◆ ЗАДАНИЕ
Какую роль, согласно фрагменту о Диккенсе и театре, играл мистер Уопсл в «Больших надеждах»?

◆ ФРАГМЕНТ ТЕКСТА
^^^^

Однако в Королевском театре (хоть в нем и гастролировали лучшие тогдашние актеры) Диккенс не только получал удовольствие от пьесы, но также (и это куда важнее для его творчества) от души забавлялся несоответствием пьесы тому, что из нее делали бедные артисты (особенно доставалось Шекспиру). Это была извечная тема его шуток, прямых и иносказательных, начиная с «Очерков Боза» и «Пиквика» (Сэм Уэллер) и кончая «Большими надеждами», где рассказывалось, как мистер Уопсл играл Гамлета. В Королевском театре в Чэтэме Диккенс, по его словам, впервые увидел, как «…король-злодей (Ричард III) спал в военное время на слишком для него короткой кушетке и как страшно сказались угрызения совести на состоянии его обуви»; узнал, что «ведьмы в „Макбете“ были на одно лицо с танами и другими действительными обитателями Шотландии; что доброму королю Дункану не лежалось в могиле и он то и дело выходил оттуда, каждый раз выдавая себя за кого-то другого». Здесь высмеивались не только пороки тогдашних гастрольных постановок Шекспира, но и все тогдашние штампы плохого театра, которые давали Диккенсу возможность комически обыграть несоответствие между идеалом и его нелепым воплощением, часто встречавшееся в жизни. Впрочем, как бы ни подшучивал Диккенс над мелодраматическими диалогами и ситуациями (правда, в последних романах это чувствуется слабее), он сам прибегал к помощи этого злополучного средства, когда его воображение не поспевало за сложными поворотами интриги. К тому же он сам признавался много лет спустя, уже на шестом десятке, что театр всегда был для него чем-то вроде воплощения рая, не похожего на ужасавшую его реальную жизнь: «…на час или два я совсем позабыл о действительности и… оказавшись на улице, изумился, как там было сыро, темно и холодно, сколько там толкалось людей и грозило наехать экипажей».

Волшебный фонарь.

^^^^

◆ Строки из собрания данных
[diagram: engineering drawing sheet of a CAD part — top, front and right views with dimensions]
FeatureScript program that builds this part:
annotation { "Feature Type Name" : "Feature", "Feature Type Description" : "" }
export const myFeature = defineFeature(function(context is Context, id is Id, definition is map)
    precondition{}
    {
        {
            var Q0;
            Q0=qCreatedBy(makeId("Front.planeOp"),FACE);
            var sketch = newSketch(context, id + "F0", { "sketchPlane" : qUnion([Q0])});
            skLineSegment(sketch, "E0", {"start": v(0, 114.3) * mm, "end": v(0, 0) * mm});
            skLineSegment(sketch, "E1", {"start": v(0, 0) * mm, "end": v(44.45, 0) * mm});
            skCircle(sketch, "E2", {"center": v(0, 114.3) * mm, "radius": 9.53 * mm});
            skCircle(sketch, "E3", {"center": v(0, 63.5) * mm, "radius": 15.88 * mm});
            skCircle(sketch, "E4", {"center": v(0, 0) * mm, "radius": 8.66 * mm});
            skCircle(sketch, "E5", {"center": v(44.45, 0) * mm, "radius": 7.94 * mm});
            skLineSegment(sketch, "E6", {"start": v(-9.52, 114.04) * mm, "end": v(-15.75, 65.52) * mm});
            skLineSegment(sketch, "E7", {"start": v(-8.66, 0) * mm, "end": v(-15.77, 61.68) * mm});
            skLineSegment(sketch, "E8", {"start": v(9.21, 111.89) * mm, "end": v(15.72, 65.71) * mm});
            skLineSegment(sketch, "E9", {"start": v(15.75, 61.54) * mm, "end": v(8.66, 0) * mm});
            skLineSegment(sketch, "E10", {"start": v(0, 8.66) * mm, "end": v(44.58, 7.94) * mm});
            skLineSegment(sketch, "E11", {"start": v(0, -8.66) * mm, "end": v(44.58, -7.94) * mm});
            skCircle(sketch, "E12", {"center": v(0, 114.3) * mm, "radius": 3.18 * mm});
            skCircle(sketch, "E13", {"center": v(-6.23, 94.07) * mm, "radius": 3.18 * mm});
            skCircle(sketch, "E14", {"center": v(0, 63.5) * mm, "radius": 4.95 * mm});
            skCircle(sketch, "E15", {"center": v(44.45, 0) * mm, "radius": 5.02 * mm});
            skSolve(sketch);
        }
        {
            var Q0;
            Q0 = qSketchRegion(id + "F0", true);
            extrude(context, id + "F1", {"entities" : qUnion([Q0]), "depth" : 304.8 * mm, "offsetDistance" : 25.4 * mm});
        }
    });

^^^^

◆ ОЖИДАЕМЫЙ ОТВЕТ
Мистер Уопсл играл Гамлета.